1. A Dual-Space Framework for General Knowledge Distillation of Large Language Models

ArXiv ID: 2504.11426

Authors: Xue Zhang, Songming Zhang, Yunlong Liang, Fandong Meng, Yufeng Chen, Jinan Xu, Jie Zhou

Abstract: Knowledge distillation (KD) is a promising solution to compress large language models (LLMs) by transferring their knowledge to smaller models. During this process, white-box KD methods usually minimize the distance between the output distributions of the teacher model and the student model to transfer more information. However, we reveal that the current white-box KD framework exhibits two limitations: a) bridging probability distributions from different output spaces will limit the similarity between the teacher model and the student model; b) this framework cannot be applied to LLMs with different vocabularies. One of the root causes for these limitations is that the distributions from the teacher and the student for KD are output by different prediction heads, which yield distributions in different output spaces and dimensions.
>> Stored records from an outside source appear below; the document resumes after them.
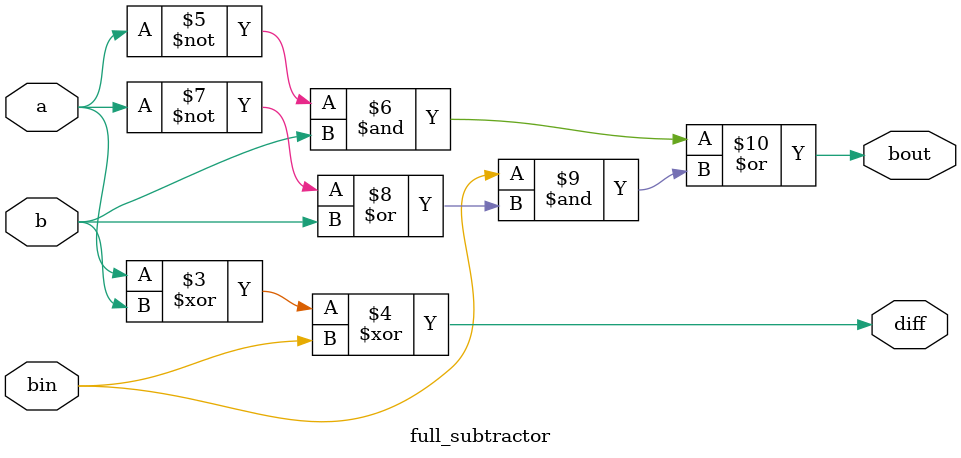
<source format=v>
`timescale 1ns / 1ps

module four_bit_subtractor_tb;

    // Inputs
    reg a3, a2, a1, a0;
    reg b3, b2, b1, b0;
    reg bin;

    // Outputs
    wire diff3, diff2, diff1, diff0;
    wire bout;

    // Instantiate the Unit Under Test (UUT)
    four_bit_subtractor uut (
        .a3(a3), .a2(a2), .a1(a1), .a0(a0),
        .b3(b3), .b2(b2), .b1(b1), .b0(b0),
        .bin(bin),
        .diff3(diff3), .diff2(diff2), .diff1(diff1), .diff0(diff0),
        .bout(bout)
    );

    integer i, j;
    reg [4:0] expected_diff;

    initial begin
        // Initialize Inputs
        {a3, a2, a1, a0} = 4'b0000;
        {b3, b2, b1, b0} = 4'b0000;
        bin = 0;

        // Wait 100 ns for global reset to finish
        #100;

        // Add stimulus here
        for (i = 0; i < 16; i = i + 1) begin
            for (j = 0; j < 16; j = j + 1) begin
                {a3, a2, a1, a0} = i[3:0];
                {b3, b2, b1, b0} = j[3:0];
                bin = 0;
                #10; // Wait for 10 ns
                
                expected_diff = ({1'b0, a3, a2, a1, a0} - {1'b0, b3, b2, b1, b0} - bin);
                if ({bout, diff3, diff2, diff1, diff0} !== expected_diff[4:0]) begin
                    $display("Error: a=%b, b=%b, bin=%b, diff=%b, bout=%b (expected diff=%b)", 
                             {a3, a2, a1, a0}, {b3, b2, b1, b0}, bin, 
                             {diff3, diff2, diff1, diff0}, bout, expected_diff[3:0]);
                end else begin
                    $display("Correct: a=%b, b=%b, bin=%b, diff=%b, bout=%b", 
                             {a3, a2, a1, a0}, {b3, b2, b1, b0}, bin, 
                             {diff3, diff2, diff1, diff0}, bout);
                end

                // Test with borrow in
                bin = 1;
                #10; // Wait for 10 ns
                
                expected_diff = ({1'b0, a3, a2, a1, a0} - {1'b0, b3, b2, b1, b0} - bin);
                if ({bout, diff3, diff2, diff1, diff0} !== expected_diff[4:0]) begin
                    $display("Error: a=%b, b=%b, bin=%b, diff=%b, bout=%b (expected diff=%b)", 
                             {a3, a2, a1, a0}, {b3, b2, b1, b0}, bin, 
                             {diff3, diff2, diff1, diff0}, bout, expected_diff[3:0]);
                end else begin
                    $display("Correct: a=%b, b=%b, bin=%b, diff=%b, bout=%b", 
                             {a3, a2, a1, a0}, {b3, b2, b1, b0}, bin, 
                             {diff3, diff2, diff1, diff0}, bout);
                end
            end
        end
        
        $finish;
    end
      
endmodule


module four_bit_subtractor(
    input a3, a2, a1, a0,
    input b3, b2, b1, b0,
    input bin,
    output diff3, diff2, diff1, diff0,
    output bout
);

    wire [3:0] B_complement;
    wire borrow1, borrow2, borrow3;
    wire end_around_carry;

    // Calculate 1's complement of B
    assign B_complement = {b3, b2, b1, b0} ^ 4'b1111;  // Bitwise negation

    // Perform subtraction using 1's complement approach
    full_subtractor fs0(
        .a(a0),
        .b(B_complement[0]),
        .bin(bin),
        .diff(diff0),
        .bout(borrow1)
    );

    full_subtractor fs1(
        .a(a1),
        .b(B_complement[1]),
        .bin(borrow1),
        .diff(diff1),
        .bout(borrow2)
    );

    full_subtractor fs2(
        .a(a2),
        .b(B_complement[2]),
        .bin(borrow2),
        .diff(diff2),
        .bout(borrow3)
    );

    full_subtractor fs3(
        .a(a3),
        .b(B_complement[3]),
        .bin(borrow3),
        .diff(diff3),
        .bout(bout)
    );

    // End-around carry adjustment
    assign end_around_carry = bout;
    assign {diff3, diff2, diff1, diff0} = {diff3, diff2, diff1, diff0} + end_around_carry;

endmodule

// Full Subtractor module
module full_subtractor(
    input a,
    input b,
    input bin,
    output diff,
    output bout
);

    assign diff = a ^ b ^ bin;
    assign bout = (~a & b) | (bin & (~a | b));

endmodule
</source>
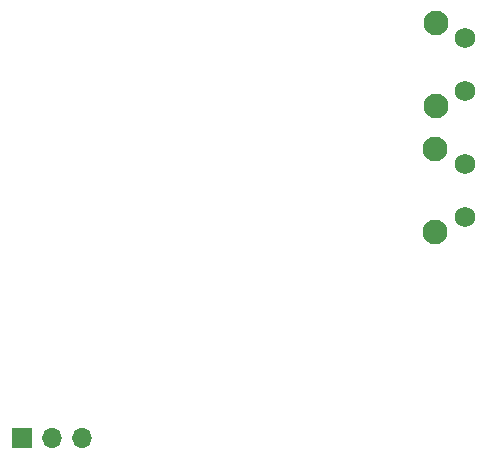
<source format=gts>
%TF.GenerationSoftware,KiCad,Pcbnew,(6.0.8)*%
%TF.CreationDate,2022-10-29T21:36:05-06:00*%
%TF.ProjectId,plate,706c6174-652e-46b6-9963-61645f706362,rev?*%
%TF.SameCoordinates,Original*%
%TF.FileFunction,Soldermask,Top*%
%TF.FilePolarity,Negative*%
%FSLAX46Y46*%
G04 Gerber Fmt 4.6, Leading zero omitted, Abs format (unit mm)*
G04 Created by KiCad (PCBNEW (6.0.8)) date 2022-10-29 21:36:05*
%MOMM*%
%LPD*%
G01*
G04 APERTURE LIST*
%ADD10R,1.700000X1.700000*%
%ADD11O,1.700000X1.700000*%
%ADD12C,2.100000*%
%ADD13C,1.750000*%
G04 APERTURE END LIST*
D10*
%TO.C,REF\u002A\u002A*%
X178650000Y-124610000D03*
D11*
X181190000Y-124610000D03*
X183730000Y-124610000D03*
%TD*%
D12*
%TO.C,REF\u002A\u002A*%
X213697500Y-89479000D03*
X213697500Y-96489000D03*
D13*
X216187500Y-95239000D03*
X216187500Y-90739000D03*
%TD*%
D12*
%TO.C,REF\u002A\u002A*%
X213664000Y-100158000D03*
X213664000Y-107168000D03*
D13*
X216154000Y-105918000D03*
X216154000Y-101418000D03*
%TD*%
M02*

</source>
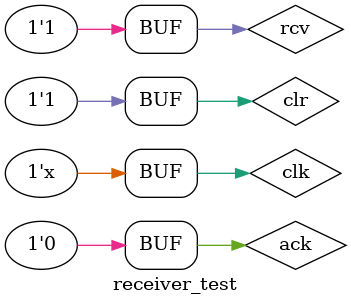
<source format=v>
`timescale 1ns / 1ps

module receiver_test;

/**
 * CS 3700 Final Project: UART
 * Receiver Circuit Test Module
 * 
 * Travis Elnicky & Michael Scutt
 *
 */

	reg clk, clr, rcv, ack;
	wire req;
	wire [7:0] data;

	receiver uut (.clk(clk), .clr(clr), .rcv(rcv), 
		.ack(ack), .req(req), .data(data));

	initial begin

		$display("testing initialized");

		clk = 0;
		clr = 0;
		rcv = 1;
		ack = 0;

		#20; clr = 1;

		#100;

		rcv = 0;

		#36; rcv = 1;
		#36; rcv = 0;
		#36; rcv = 1;
		#36; rcv = 0;
		#36; rcv = 1;
		#36; rcv = 0;
		#36; rcv = 1;
		#36; rcv = 0;
		#36; rcv = 1;

		#100;

		rcv = 0;

		#36; rcv = 0;
		#36; rcv = 0;
		#36; rcv = 0;
		#36; rcv = 0;
		#36; rcv = 0;
		#36; rcv = 0;
		#36; rcv = 0;
		#36; rcv = 0;
		#36; rcv = 1;

		#100;

		rcv = 0;

		#36; rcv = 1;
		#36; rcv = 1;
		#36; rcv = 1;
		#36; rcv = 1;
		#36; rcv = 1;
		#36; rcv = 1;
		#36; rcv = 1;
		#36; rcv = 1;
		#36; rcv = 1;

		#100;

		rcv = 0;

		#36; rcv = 0;
		#36; rcv = 1;
		#36; rcv = 1;
		#36; rcv = 0;
		#36; rcv = 0;
		#36; rcv = 1;
		#36; rcv = 1;
		#36; rcv = 0;
		#36; rcv = 1;

		#100;

		$display("testing complete");
	end

	always #1 clk = ~clk;

endmodule

</source>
Therefore, in this paper, we propose a dual-space knowledge distillation (DSKD) framework that unifies the prediction heads of the teacher and the student models for KD. Specifically, we first introduce two projectors with ideal initialization to project the teacher/student hidden states into the student/teacher representation spaces. After this, the hidden states from different models can share the same head and unify the output spaces of the distributions. Furthermore, we develop an exact token alignment (ETA) algorithm to align the same tokens in two differently-tokenized sequences. Based on the above, our DSKD framework is a general KD framework that supports both off-policy and on-policy KD, and KD between any two LLMs regardless of their vocabularies. Extensive experiments on instruction-following, mathematical reasoning, and code generation benchmarks show that DSKD significantly outperforms existing methods based on the current white-box KD framework and surpasses other cross-tokenizer KD methods for LLMs with different vocabularies.

Comment: The paper proposes a novel dual-space knowledge distillation framework for compressing large language models, addressing key limitations in existing methods. This aligns with the 'Model Compression' criterion, particularly in sparsity and efficiency breakthroughs.